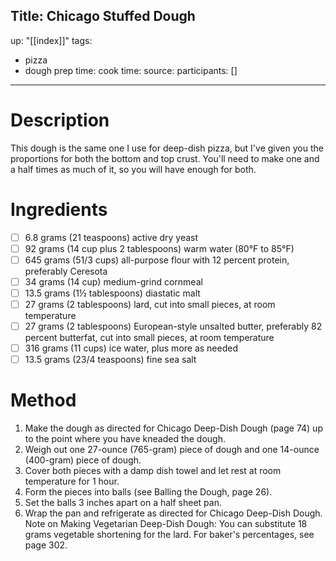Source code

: Title: Chicago Stuffed Dough
---
up: "[[index]]"
tags:
  - pizza
  - dough
prep time: 
cook time: 
source: 
participants: []
---
# Description
This dough is the same one I use for deep-dish pizza, but I've given you the proportions for both the bottom and top crust. You'll need to make one and a half times as much of it, so you will have enough for both.

# Ingredients
- [ ] 6.8 grams (21 teaspoons) active dry yeast
- [ ] 92 grams (14 cup plus 2 tablespoons) warm water (80°F to 85°F)
- [ ] 645 grams (51/3 cups) all-purpose flour with 12 percent protein, preferably Ceresota
- [ ] 34 grams (14 cup) medium-grind cornmeal
- [ ] 13.5 grams (1½ tablespoons) diastatic malt
- [ ] 27 grams (2 tablespoons) lard, cut into small pieces, at room temperature
- [ ] 27 grams (2 tablespoons) European-style unsalted butter, preferably 82 percent butterfat, cut into small pieces, at room temperature
- [ ] 316 grams (11 cups) ice water, plus more as needed
- [ ] 13.5 grams (23/4 teaspoons) fine sea salt

# Method
1. Make the dough as directed for Chicago Deep-Dish Dough (page 74) up to the point where you have kneaded the dough.
2. Weigh out one 27-ounce (765-gram) piece of dough and one 14-ounce (400-gram) piece of dough.
3. Cover both pieces with a damp dish towel and let rest at room temperature for 1 hour.
4. Form the pieces into balls (see Balling the Dough, page 26).
5. Set the balls 3 inches apart on a half sheet pan.
6. Wrap the pan and refrigerate as directed for Chicago Deep-Dish Dough.
Note on Making Vegetarian Deep-Dish Dough: You can substitute 18 grams vegetable shortening for the lard.
For baker's percentages, see page 302.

+ + + + +

**What is needed**
Go over the entries above and say how many lines hold the string "both", with no other text.

**Task response**
2